● How to complete this task: Check every line of the data for the string "Compliance" and copy the ones that have it.

(Edit tracking data)
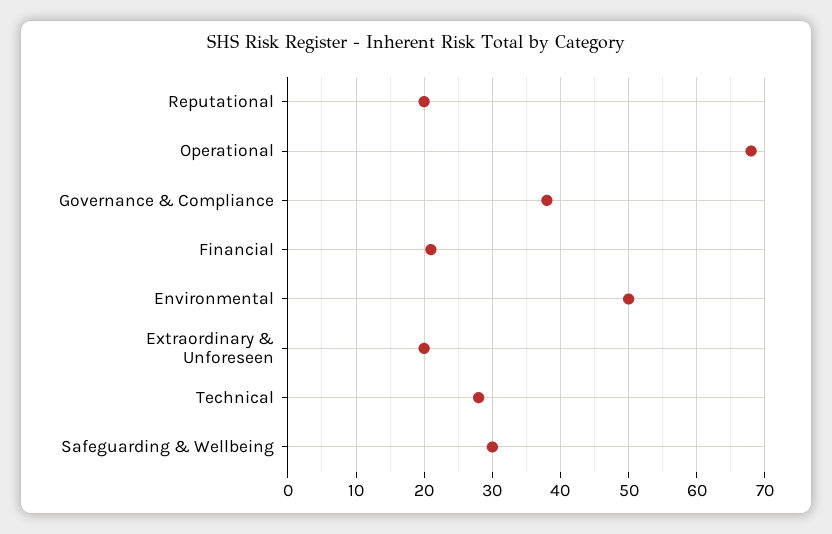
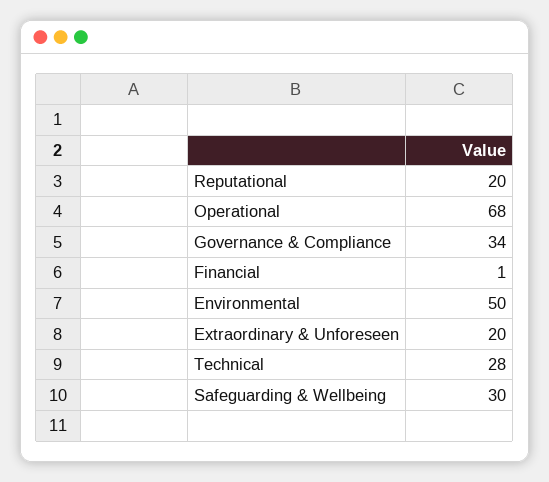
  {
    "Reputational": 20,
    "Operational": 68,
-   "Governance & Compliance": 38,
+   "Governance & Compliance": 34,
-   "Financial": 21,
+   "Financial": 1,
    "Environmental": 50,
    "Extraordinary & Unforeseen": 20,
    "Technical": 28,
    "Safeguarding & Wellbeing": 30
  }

...

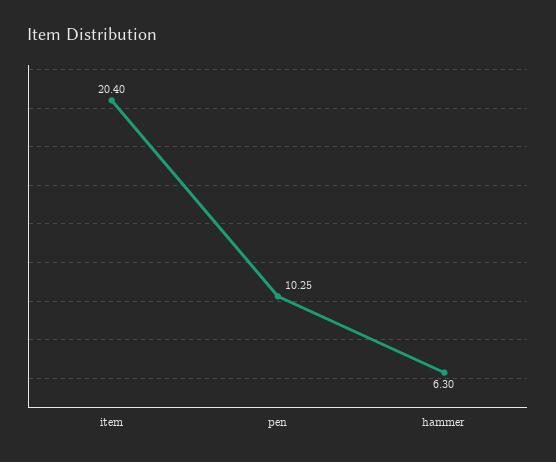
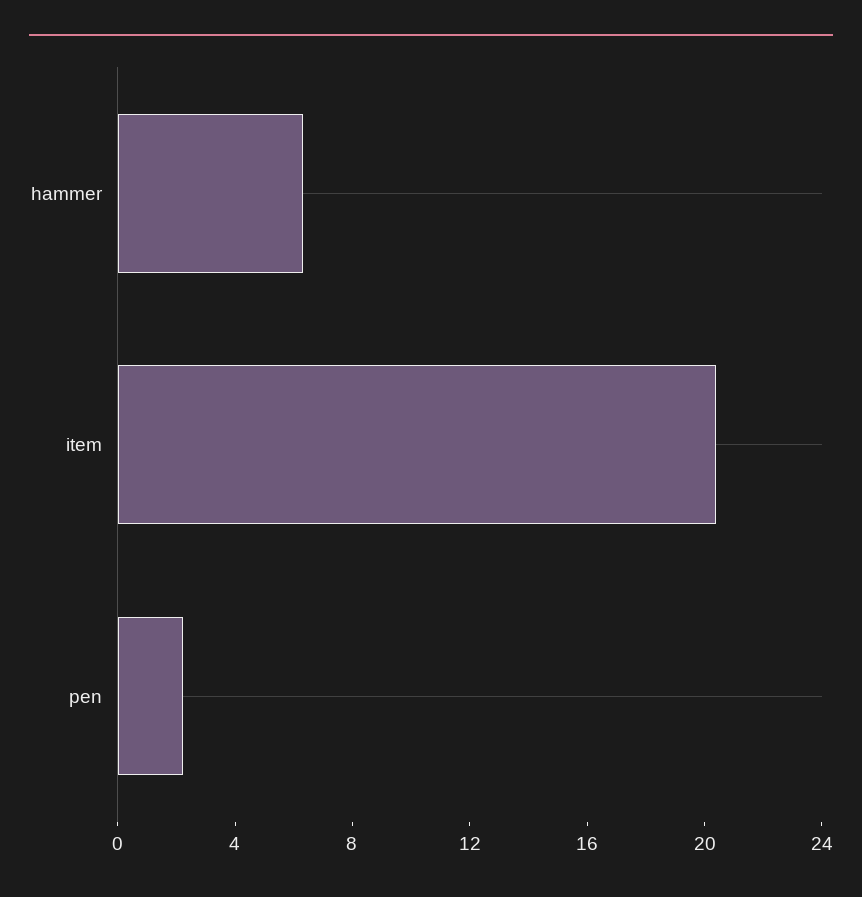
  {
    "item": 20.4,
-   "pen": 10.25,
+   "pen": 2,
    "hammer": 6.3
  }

● Exercise output:
-   "Governance & Compliance": 38,
+   "Governance & Compliance": 34,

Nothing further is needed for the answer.